━━━━━ Textabschnitt

IT- und Medienrecht

Feststellung als Körperschaft des öffentlichen Rechts

Aktenzeichen  M 22 K 18.893

Datum:
16.1.2020
Rechtsgebiet:
Fundstelle:
BeckRS – 2020, 66
Gerichtsart:
VG
Gerichtsort:
München
Rechtsweg:
Verwaltungsgerichtsbarkeit
Normen:
GG Art. 140
KirchStG DDR § 2 Nr. 4
VwGO § 43 Abs. 1
WRV Art. 137

 

Leitsatz

1. Ein berechtigtes Feststellungsinteresse zum Status als Körperschaft des öffentlichen Rechts gegenüber dem Freistaat Bayern besteht nicht, wenn eine Religionsgemeinschaft, die ihren Sitz in Berlin hat, in Bayern nicht tätig ist (Rn. 24) (redaktioneller Leitsatz)
2. Die durch den Ministerrat der DDR erteilte staatliche Anerkennung beinhaltet nicht die Verleihung von Rechten einer öffentlich-rechtlichen Religionskörperschaft, weil eine derartige Rechtsform dem damaligen Recht der DDR fremd war.  (Rn. 28) (redaktioneller Leitsatz)
3. Der Status einer Körperschaft des öffentlichen Rechts folgt auch nicht aus dem KirchStG DDR. (Rn. 29) (redaktioneller Leitsatz)

━━━━━━━━━━
━━━━━ Datenauszug

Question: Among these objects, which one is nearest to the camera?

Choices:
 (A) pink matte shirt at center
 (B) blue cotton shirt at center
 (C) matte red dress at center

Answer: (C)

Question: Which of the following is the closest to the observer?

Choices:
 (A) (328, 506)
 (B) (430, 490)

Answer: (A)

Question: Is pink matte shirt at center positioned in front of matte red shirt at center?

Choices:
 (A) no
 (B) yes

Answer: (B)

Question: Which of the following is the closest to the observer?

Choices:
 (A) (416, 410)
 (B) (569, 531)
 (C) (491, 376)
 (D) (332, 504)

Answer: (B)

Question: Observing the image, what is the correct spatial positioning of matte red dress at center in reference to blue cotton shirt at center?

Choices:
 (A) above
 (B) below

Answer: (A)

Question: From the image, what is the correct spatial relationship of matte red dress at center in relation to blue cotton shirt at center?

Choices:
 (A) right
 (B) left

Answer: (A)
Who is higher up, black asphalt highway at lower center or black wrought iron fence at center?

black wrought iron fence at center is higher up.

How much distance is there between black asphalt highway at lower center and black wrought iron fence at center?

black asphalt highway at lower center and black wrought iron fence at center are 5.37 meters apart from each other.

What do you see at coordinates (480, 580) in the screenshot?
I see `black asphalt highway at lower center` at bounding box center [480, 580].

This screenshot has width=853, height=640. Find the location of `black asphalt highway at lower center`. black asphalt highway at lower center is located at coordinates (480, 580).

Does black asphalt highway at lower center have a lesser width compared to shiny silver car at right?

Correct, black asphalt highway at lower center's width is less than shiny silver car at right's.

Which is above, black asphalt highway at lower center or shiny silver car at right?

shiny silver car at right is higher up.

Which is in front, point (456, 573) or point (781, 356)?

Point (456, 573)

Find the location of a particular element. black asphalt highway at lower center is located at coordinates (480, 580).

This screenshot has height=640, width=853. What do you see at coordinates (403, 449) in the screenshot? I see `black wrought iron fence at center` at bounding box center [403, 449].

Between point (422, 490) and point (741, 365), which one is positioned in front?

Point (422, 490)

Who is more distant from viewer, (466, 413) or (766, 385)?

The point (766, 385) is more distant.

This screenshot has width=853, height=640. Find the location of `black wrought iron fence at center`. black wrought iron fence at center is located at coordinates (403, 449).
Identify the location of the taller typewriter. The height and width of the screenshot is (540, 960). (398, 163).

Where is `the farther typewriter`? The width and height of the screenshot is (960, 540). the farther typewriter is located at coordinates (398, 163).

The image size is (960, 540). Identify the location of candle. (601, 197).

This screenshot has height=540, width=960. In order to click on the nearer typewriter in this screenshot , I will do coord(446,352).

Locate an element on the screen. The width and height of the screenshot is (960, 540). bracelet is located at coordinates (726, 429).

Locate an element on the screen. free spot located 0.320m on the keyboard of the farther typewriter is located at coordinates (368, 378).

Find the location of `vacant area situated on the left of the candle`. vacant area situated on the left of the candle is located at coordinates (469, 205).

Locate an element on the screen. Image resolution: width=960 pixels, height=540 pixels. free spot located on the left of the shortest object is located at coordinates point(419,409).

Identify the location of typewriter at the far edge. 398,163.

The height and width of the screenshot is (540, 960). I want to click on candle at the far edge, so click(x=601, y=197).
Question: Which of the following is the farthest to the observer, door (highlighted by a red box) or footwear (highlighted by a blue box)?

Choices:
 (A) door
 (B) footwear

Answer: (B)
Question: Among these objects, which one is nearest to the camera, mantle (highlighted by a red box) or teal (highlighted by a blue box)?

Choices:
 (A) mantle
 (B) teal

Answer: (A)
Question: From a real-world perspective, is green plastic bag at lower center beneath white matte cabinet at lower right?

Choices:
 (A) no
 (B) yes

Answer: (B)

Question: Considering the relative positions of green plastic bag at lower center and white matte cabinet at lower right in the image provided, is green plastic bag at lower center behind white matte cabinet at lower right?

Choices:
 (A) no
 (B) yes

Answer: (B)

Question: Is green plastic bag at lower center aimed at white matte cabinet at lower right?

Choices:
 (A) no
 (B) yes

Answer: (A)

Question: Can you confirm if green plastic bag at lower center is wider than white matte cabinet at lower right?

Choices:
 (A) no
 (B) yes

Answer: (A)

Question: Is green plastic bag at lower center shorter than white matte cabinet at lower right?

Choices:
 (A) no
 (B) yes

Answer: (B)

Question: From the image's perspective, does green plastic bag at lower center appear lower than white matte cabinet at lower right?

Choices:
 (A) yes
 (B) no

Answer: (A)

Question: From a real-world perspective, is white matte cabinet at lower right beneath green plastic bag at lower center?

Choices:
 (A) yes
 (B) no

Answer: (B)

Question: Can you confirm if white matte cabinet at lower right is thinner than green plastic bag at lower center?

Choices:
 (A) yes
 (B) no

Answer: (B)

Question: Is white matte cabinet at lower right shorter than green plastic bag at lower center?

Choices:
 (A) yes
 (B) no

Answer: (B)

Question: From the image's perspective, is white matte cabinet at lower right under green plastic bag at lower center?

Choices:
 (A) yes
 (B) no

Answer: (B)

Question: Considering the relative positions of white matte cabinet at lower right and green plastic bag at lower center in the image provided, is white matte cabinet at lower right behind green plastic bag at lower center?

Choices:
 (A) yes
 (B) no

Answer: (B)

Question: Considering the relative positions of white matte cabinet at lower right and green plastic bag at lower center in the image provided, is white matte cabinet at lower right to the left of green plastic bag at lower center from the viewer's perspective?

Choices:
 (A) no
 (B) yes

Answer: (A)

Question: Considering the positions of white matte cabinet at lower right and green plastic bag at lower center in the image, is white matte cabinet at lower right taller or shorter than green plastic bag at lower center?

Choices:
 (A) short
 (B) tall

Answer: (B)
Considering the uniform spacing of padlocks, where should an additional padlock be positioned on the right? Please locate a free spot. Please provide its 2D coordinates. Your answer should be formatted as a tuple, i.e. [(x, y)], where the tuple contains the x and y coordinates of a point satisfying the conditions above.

━━━━━━━━━━

_Kurze Aufgabe 1_
Aus welchem Grund beinhaltet die vom Ministerrat der DDR erteilte staatliche Anerkennung laut dem Textabschnitt nicht die Verleihung von Rechten einer öffentlich-rechtlichen Religionskörperschaft?
_Kurze Aufgabe 2_
Schreiben Sie den Teil des Textabschnitts ab, der mit „1. Ein berechtigtes“ beginnt und bis einschließlich „29) (redaktioneller Leitsatz)“ reicht.

_Schriftliche Antwort 1_
Weil eine derartige Rechtsform dem damaligen Recht der DDR fremd war.

_Schriftliche Antwort 2_
1. Ein berechtigtes Feststellungsinteresse zum Status als Körperschaft des öffentlichen Rechts gegenüber dem Freistaat Bayern besteht nicht, wenn eine Religionsgemeinschaft, die ihren Sitz in Berlin hat, in Bayern nicht tätig ist (Rn. 24) (redaktioneller Leitsatz)
2. Die durch den Ministerrat der DDR erteilte staatliche Anerkennung beinhaltet nicht die Verleihung von Rechten einer öffentlich-rechtlichen Religionskörperschaft, weil eine derartige Rechtsform dem damaligen Recht der DDR fremd war.  (Rn. 28) (redaktioneller Leitsatz)
3. Der Status einer Körperschaft des öffentlichen Rechts folgt auch nicht aus dem KirchStG DDR. (Rn. 29) (redaktioneller Leitsatz)